Fix some vulnerability issues of loading DRs and MSRs by wcwang · Pull Request #347 · intel/haxm (original) (raw)
Without resetting DR7, spurious exceptions encountered in unexpected conditions may lead to privilege escalation. The exploitability depends a lot on the host system, and how it processes #DB exceptions. Typically if the #DB handler has certain conditions that make it execute SWAPGS, then the ISR will execute with a guest-controlled TLS (the IA32_KERNEL_GS_BASE MSR, which contains a guest-controlled pointer), and here a privilege escalation is possible.
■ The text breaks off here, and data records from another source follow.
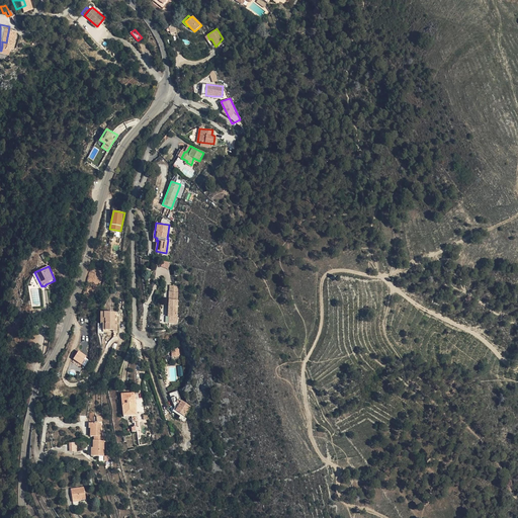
[(177,311),(178,286),(170,285),(169,311),(177,311)]
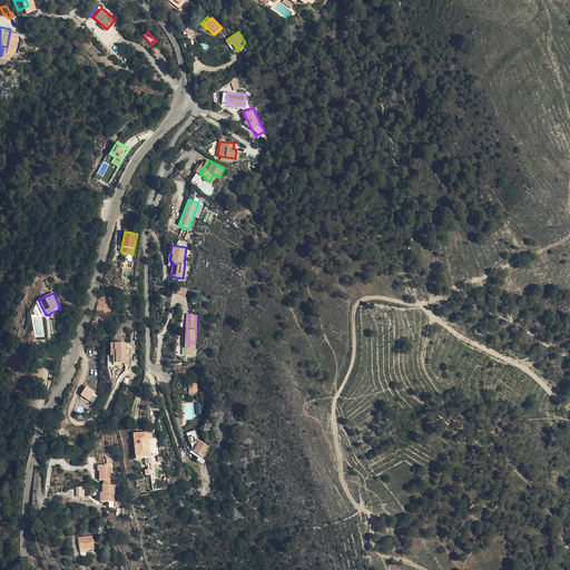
[(108,366),(124,367),(125,364),(130,364),(130,355),(125,355),(125,342),(111,342),(111,355),(108,355),(108,366)]
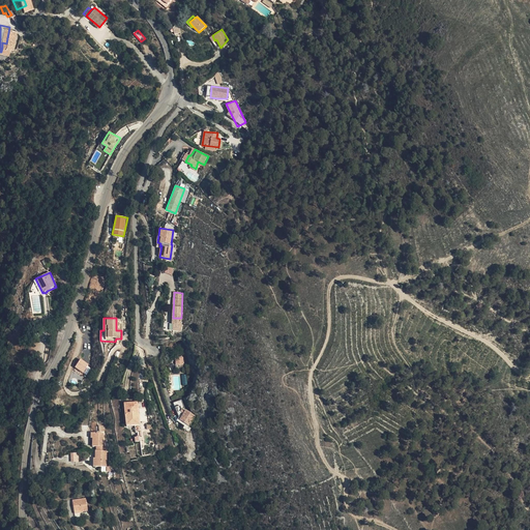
[(80,358),(75,367),(83,373),(88,363),(80,358)]
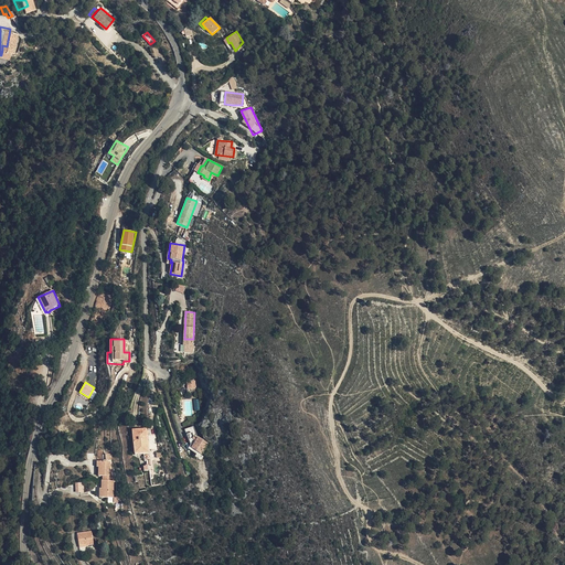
[(198,436),(194,427),(190,428),(184,430),(193,447),(192,449),(202,455),(208,443),(202,440),(202,438),(198,436)]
Signed-off-by: Wenchao Wang wenchao.wang@intel.com
Check the bytes being used in functions insn_fetch_*() do not exceed the 15-byte stack buffer where they are stored. It is easy for the guest to trigger out-of-bounds accesses in the host by just racing the bytes pointed to by the faulting RIP. It is an information disclosure of the host kernel stack: the out-of-bounds data has a direct influence on the instruction emulation and it doesn't seem complicated to leak host kernel stack data by observing the side effects of the altered emulation. Typically, if the destination of a MOVQ is encoded in 8 bytes located outside of the 15-byte stack buffer, the MOVQ will be applied to a destination address that is encoded by host kernel stack data. By scanning its pages to see at which address data got written, the guest can trivially infer what were the values of the 8 bytes of host kernel stack.
Signed-off-by: Wenchao Wang wenchao.wang@intel.com
When using 32-bit enum values to initialize the array of uint64_t, type casting is required. Otherwise, the upper 32 bits of each array element will be wrongly filled with 1 due to sign extension.